Bookseer was designed for "publicists not M.B.A.s," Collingridge says. "The publishing people who get it are addicted to it and check it constantly." But he also laments, "Some publishers think they just haven't got the time to monitor the system properly." Nonetheless, Collingridge is convinced that he's created a marketing tool that's "a laser-guided missile system. But Bookseer also marks a cultural change. We underestimated how scared the industry might be of software that shows where people aren't doing a good job. But it also shows who is good at their jobs."

Collingridge says Bookseer had venture capital investors lined up but lost them because of struggles to attract customers for the service. Bookseer continues to operate, though now with a skeleton crew—Collingridge and Betts—running it from London and New York; in fact, Collingridge has taken a job as v-p of new product development at Safari Books Online. Still, Collingridge emphasizes, "We aren't prepared to let [Bookseer] go. It's not paying us right now but we believe in it. We're just a little bit early in the marketplace."

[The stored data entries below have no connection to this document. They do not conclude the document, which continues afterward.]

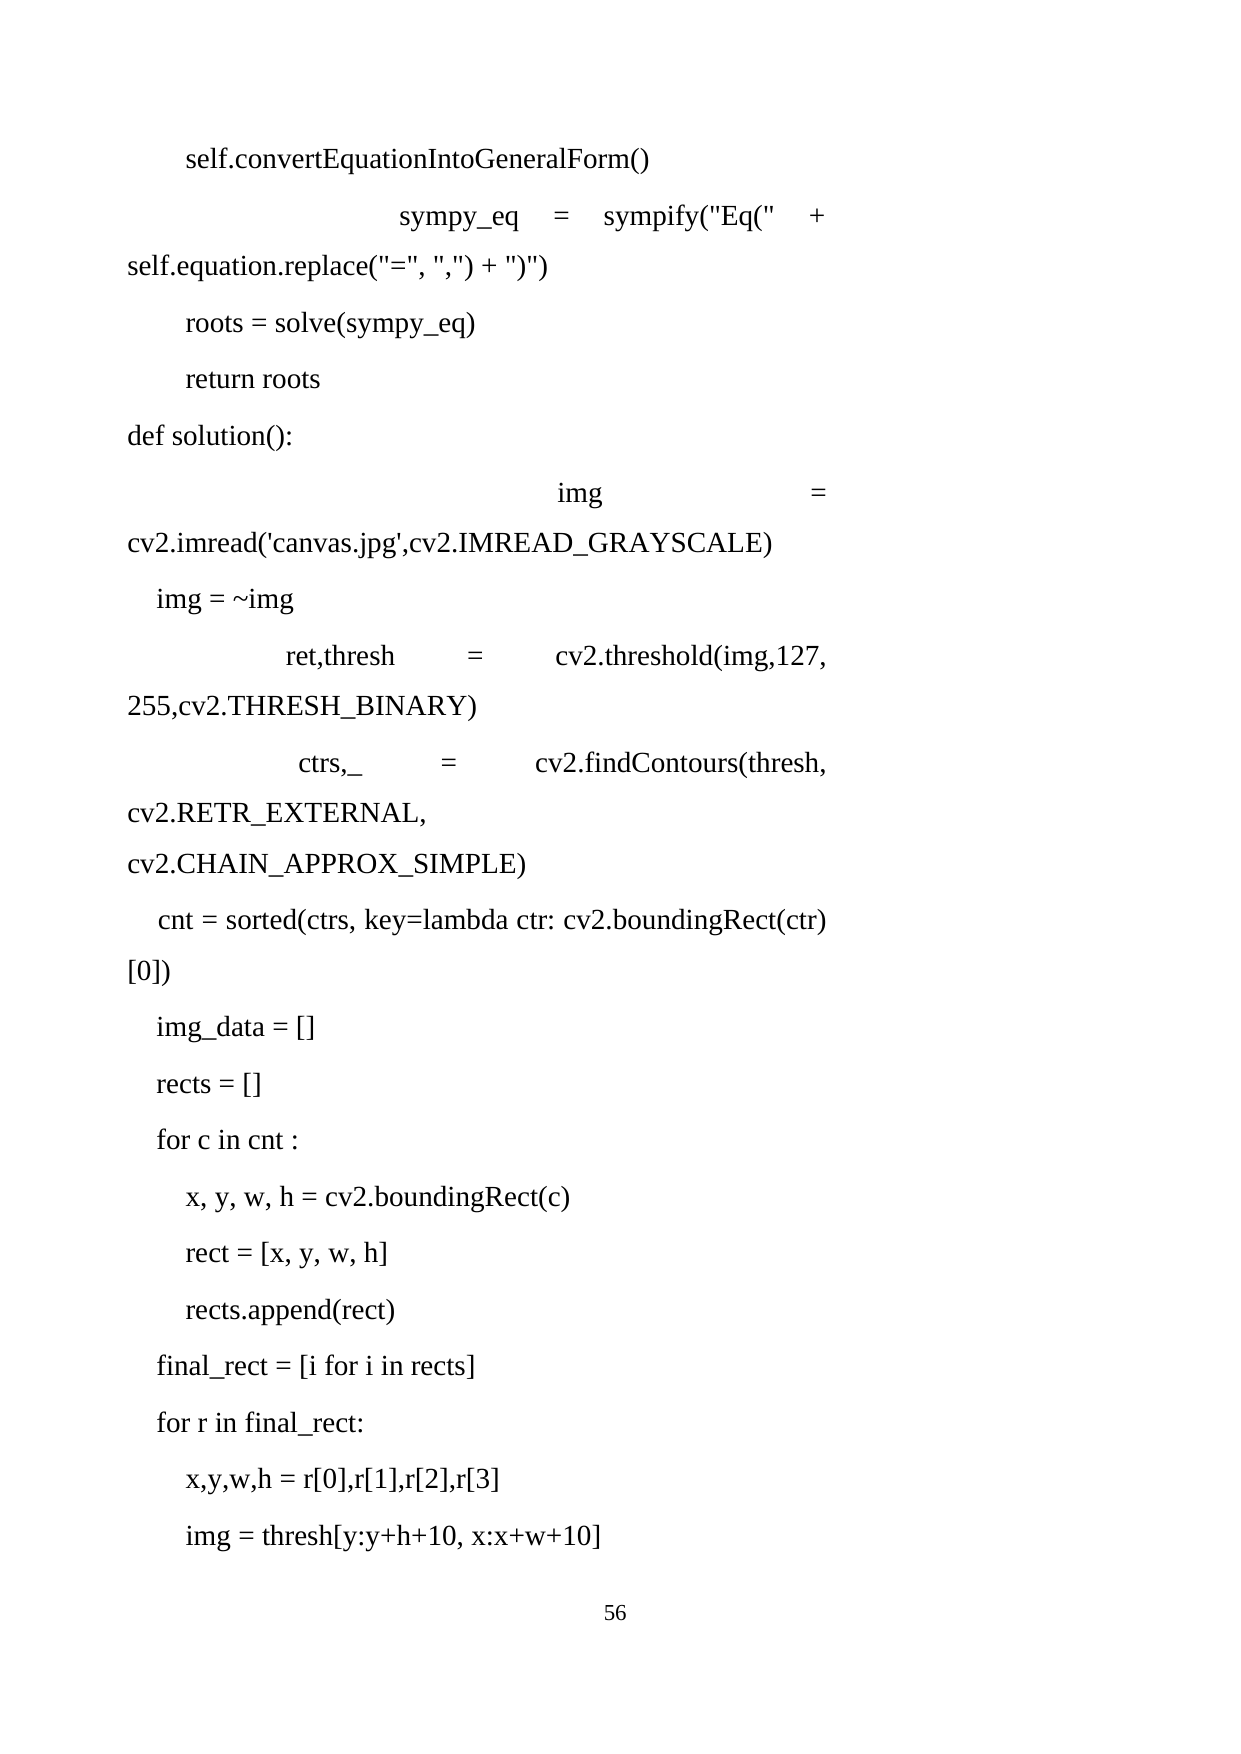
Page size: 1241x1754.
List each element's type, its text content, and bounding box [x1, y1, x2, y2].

text x, y, w, h = cv2.boundingRect(c) [127, 1179, 827, 1212]
text self.convertEquationIntoGeneralForm() [127, 142, 827, 175]
text roots = solve(sympy_eq) [127, 305, 827, 339]
text ctrs,_ = cv2.findContours(thresh, cv2.RETR_EXTERNAL, cv2.CHAIN_APPROX_SIMPLE) [127, 745, 827, 879]
text img = thresh[y:y+h+10, x:x+w+10] [127, 1518, 827, 1552]
text for r in final_rect: [127, 1405, 827, 1439]
text rect = [x, y, w, h] [127, 1235, 827, 1269]
text cnt = sorted(ctrs, key=lambda ctr: cv2.boundingRect(ctr)[0]) [127, 902, 827, 986]
text sympy_eq = sympify("Eq(" + self.equation.replace("=", ",") + ")") [127, 198, 827, 282]
text img_data = [] [127, 1009, 827, 1043]
text rects = [] [127, 1066, 827, 1099]
text rects.append(rect) [127, 1292, 827, 1326]
text img = ~img [127, 582, 827, 615]
text def solution(): [127, 418, 827, 452]
text img = cv2.imread('canvas.jpg',cv2.IMREAD_GRAYSCALE) [127, 475, 827, 559]
text ret,thresh = cv2.threshold(img,127, 255,cv2.THRESH_BINARY) [127, 638, 827, 722]
text final_rect = [i for i in rects] [127, 1348, 827, 1382]
text for c in cnt : [127, 1122, 827, 1156]
text return roots [127, 362, 827, 395]
text x,y,w,h = r[0],r[1],r[2],r[3] [127, 1462, 827, 1495]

Similar in some ways to Bookseer, CoverCake offers publishers the ability to track and collect data from multiple social media platforms and output the data in the form of graphs and an aggregate score based on the total number of comments being made about a book on social media platforms. The service can even track the popularity of genres as well as that of publishers or individual authors based on tracking comments made on social media, from Amazon reviews to GoodReads, Twitter, and Facebook. Founded by Sujee Maniyam and Brian Sathianathan, CoverCake has signed a deal with Books-A-Million to use the CoverCake technology to enhance its merchandising and customers' shopping experience.

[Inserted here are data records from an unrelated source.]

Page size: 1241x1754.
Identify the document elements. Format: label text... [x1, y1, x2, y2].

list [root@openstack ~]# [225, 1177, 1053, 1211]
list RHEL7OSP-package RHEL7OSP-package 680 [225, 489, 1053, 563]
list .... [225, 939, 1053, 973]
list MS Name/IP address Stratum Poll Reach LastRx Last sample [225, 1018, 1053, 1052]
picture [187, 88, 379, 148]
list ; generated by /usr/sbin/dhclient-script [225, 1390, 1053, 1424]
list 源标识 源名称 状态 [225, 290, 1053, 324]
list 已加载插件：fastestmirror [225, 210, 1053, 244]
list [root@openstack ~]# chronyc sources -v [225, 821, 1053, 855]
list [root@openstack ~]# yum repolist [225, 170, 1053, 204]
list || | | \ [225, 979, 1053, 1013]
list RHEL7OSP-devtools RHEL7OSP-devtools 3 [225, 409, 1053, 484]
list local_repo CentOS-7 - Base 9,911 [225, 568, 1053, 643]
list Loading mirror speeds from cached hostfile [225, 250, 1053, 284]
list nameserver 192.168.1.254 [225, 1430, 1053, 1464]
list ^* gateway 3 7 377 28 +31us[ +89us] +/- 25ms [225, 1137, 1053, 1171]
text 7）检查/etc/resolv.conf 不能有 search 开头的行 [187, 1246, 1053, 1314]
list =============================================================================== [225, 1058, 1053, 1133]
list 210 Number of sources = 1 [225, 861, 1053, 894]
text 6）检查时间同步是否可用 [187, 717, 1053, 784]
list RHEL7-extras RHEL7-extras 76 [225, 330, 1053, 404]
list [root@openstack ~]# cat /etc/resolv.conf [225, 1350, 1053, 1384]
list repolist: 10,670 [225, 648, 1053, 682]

Maniyam, who has worked as a Big Data consultant, emphasizes that tracking books on social media is all about Big Data. "What would be Big Data for Google or Facebook isn't what it will be for everyone else," he says. "Any file size that can push the limits of computing is Big Data."

CoverCake, Maniyam says, operates to some degree like the brand monitoring used by big brands like Coke, Pepsi, or General Motors, "but it's more complicated for books because each book is different. There are thousands of books and we have to treat each book as a separate brand."

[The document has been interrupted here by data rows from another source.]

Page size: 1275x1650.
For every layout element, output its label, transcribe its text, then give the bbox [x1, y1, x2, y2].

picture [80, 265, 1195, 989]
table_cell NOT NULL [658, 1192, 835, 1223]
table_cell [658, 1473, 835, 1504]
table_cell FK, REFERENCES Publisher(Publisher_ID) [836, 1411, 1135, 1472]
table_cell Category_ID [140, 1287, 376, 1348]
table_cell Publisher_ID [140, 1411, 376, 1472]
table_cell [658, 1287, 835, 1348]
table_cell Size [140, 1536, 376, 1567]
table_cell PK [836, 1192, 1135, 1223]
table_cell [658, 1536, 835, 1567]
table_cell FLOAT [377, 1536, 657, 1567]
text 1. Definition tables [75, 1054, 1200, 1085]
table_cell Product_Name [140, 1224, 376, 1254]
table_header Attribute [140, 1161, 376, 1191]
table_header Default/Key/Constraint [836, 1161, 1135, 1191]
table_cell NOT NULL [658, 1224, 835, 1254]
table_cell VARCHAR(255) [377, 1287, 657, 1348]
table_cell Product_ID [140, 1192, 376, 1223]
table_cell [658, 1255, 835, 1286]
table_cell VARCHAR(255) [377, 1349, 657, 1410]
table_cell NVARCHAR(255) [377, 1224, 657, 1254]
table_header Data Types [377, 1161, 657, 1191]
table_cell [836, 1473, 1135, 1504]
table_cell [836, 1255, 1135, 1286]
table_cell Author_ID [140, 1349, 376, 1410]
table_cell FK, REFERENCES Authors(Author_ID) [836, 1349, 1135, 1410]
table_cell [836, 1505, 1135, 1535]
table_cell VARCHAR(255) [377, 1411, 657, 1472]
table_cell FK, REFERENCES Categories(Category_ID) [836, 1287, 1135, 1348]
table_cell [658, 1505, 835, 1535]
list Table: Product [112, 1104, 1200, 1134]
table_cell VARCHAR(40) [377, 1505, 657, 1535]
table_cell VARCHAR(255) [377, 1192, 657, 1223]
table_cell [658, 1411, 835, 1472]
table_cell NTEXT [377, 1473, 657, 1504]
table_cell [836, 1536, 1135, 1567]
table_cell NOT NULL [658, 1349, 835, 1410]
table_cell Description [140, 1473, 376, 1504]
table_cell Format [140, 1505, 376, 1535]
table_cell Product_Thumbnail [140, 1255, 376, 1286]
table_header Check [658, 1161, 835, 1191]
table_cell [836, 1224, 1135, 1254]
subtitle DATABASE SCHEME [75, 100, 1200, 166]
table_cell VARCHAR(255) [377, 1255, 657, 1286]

Maniyam points to a truth about book marketing these days: "Readers are increasingly online and very influential on social media, and publishers are actually engaging social media users." How do publishers decide who they should reach out to send advance galleys or monitor? Maniyam says that CoverCake "can find the 100 social media users a publisher wants to engage." He points to the book and movie promotions around the bestselling YA series the Hunger Games, noting, "70%–80% of the social media conversation is about the movie, but we can pull out who is talking about the movie and who is talking about the book."

CoverCake has now started tracking blogs, and Maniyam says that, like Bookseer, they are also tracking media outlets and can map the effect of a wide variety of media appearances on sales channels. "The publishing industry doesn't generate data like a telecom," Maniyam says, "but with so many readers online, it's getting closer. Publishers may think they don't have to deal with Big Data, but really it's that they just don't need to build an in-house system—that takes serious engineering."

Looking forward, he says, "We're building a next-generation system. Publishers won't need to have three or four accounts to track all this stuff," he says. "They need to focus their marketing dollars on TV and on social media and we believe we can give them guidance on how to do it."